◆ **Exercise instructions**
Below are the entries; return exactly the line with "immunohistochemical staining in" and every later line, without anything else.

◆ **Information shown**
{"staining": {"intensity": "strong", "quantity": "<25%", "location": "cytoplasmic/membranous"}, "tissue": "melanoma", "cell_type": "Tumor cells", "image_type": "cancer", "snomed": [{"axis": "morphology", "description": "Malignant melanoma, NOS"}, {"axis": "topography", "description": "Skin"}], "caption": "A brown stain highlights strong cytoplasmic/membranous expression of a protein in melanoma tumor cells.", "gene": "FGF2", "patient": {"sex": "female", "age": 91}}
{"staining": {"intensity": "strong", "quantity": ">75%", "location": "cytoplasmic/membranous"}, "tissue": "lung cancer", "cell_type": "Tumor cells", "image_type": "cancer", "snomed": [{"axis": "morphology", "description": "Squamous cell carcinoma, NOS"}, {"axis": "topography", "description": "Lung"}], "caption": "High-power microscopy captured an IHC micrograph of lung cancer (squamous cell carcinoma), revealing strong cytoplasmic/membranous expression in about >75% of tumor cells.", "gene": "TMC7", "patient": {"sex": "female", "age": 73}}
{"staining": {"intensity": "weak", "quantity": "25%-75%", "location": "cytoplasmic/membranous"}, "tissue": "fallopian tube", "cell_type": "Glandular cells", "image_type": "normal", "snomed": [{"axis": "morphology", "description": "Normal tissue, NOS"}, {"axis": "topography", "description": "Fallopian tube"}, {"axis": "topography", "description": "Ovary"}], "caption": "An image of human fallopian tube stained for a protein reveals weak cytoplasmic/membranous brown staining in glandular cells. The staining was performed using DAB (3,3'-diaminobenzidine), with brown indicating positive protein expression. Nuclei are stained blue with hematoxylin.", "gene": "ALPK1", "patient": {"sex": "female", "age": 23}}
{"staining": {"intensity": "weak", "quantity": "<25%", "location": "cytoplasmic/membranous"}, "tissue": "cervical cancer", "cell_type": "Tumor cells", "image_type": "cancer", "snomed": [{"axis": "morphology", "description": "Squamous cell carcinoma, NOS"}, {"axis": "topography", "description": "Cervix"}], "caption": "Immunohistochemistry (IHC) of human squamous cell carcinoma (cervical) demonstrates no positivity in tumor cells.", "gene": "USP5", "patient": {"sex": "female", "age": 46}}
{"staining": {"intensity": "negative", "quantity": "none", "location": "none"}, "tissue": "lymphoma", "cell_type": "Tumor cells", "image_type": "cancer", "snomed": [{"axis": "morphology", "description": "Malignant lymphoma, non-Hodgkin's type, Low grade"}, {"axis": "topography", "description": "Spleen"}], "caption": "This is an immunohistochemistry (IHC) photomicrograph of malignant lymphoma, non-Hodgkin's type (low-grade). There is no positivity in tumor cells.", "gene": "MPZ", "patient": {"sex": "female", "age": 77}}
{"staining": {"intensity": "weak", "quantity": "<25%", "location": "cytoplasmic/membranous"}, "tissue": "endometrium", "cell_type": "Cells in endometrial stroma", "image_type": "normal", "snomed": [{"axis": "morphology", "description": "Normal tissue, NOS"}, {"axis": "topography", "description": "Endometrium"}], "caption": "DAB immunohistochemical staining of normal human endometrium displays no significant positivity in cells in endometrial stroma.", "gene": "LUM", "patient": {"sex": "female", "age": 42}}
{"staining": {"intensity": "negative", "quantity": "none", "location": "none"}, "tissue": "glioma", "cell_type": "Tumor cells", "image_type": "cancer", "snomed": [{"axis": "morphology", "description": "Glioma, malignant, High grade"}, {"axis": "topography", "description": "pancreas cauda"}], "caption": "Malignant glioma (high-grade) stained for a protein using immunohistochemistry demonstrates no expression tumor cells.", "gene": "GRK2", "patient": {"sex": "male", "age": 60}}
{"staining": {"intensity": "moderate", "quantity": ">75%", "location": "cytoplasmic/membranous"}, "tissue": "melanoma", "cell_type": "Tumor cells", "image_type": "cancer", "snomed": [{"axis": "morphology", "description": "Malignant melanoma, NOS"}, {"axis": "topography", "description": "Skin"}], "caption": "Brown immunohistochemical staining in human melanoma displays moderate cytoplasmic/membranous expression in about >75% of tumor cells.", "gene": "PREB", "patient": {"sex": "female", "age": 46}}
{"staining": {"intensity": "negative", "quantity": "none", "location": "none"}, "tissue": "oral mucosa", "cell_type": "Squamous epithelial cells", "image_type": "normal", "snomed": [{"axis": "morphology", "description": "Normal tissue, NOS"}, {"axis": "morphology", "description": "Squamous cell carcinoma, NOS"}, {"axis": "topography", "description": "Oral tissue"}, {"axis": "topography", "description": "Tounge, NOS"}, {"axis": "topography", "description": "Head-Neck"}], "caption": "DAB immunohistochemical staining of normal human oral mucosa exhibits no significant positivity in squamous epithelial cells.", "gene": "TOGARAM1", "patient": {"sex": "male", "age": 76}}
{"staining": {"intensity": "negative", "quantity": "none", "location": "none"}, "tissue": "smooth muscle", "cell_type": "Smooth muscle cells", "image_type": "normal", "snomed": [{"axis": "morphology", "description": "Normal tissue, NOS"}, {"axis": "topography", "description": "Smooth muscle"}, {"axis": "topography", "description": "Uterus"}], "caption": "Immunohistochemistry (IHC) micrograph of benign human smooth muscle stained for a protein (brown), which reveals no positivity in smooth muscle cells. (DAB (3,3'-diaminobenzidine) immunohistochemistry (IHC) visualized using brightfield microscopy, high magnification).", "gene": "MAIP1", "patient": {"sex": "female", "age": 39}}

◆ **Solution for this exercise**
{"staining": {"intensity": "moderate", "quantity": ">75%", "location": "cytoplasmic/membranous"}, "tissue": "melanoma", "cell_type": "Tumor cells", "image_type": "cancer", "snomed": [{"axis": "morphology", "description": "Malignant melanoma, NOS"}, {"axis": "topography", "description": "Skin"}], "caption": "Brown immunohistochemical staining in human melanoma displays moderate cytoplasmic/membranous expression in about >75% of tumor cells.", "gene": "PREB", "patient": {"sex": "female", "age": 46}}
{"staining": {"intensity": "negative", "quantity": "none", "location": "none"}, "tissue": "oral mucosa", "cell_type": "Squamous epithelial cells", "image_type": "normal", "snomed": [{"axis": "morphology", "description": "Normal tissue, NOS"}, {"axis": "morphology", "description": "Squamous cell carcinoma, NOS"}, {"axis": "topography", "description": "Oral tissue"}, {"axis": "topography", "description": "Tounge, NOS"}, {"axis": "topography", "description": "Head-Neck"}], "caption": "DAB immunohistochemical staining of normal human oral mucosa exhibits no significant positivity in squamous epithelial cells.", "gene": "TOGARAM1", "patient": {"sex": "male", "age": 76}}
{"staining": {"intensity": "negative", "quantity": "none", "location": "none"}, "tissue": "smooth muscle", "cell_type": "Smooth muscle cells", "image_type": "normal", "snomed": [{"axis": "morphology", "description": "Normal tissue, NOS"}, {"axis": "topography", "description": "Smooth muscle"}, {"axis": "topography", "description": "Uterus"}], "caption": "Immunohistochemistry (IHC) micrograph of benign human smooth muscle stained for a protein (brown), which reveals no positivity in smooth muscle cells. (DAB (3,3'-diaminobenzidine) immunohistochemistry (IHC) visualized using brightfield microscopy, high magnification).", "gene": "MAIP1", "patient": {"sex": "female", "age": 39}}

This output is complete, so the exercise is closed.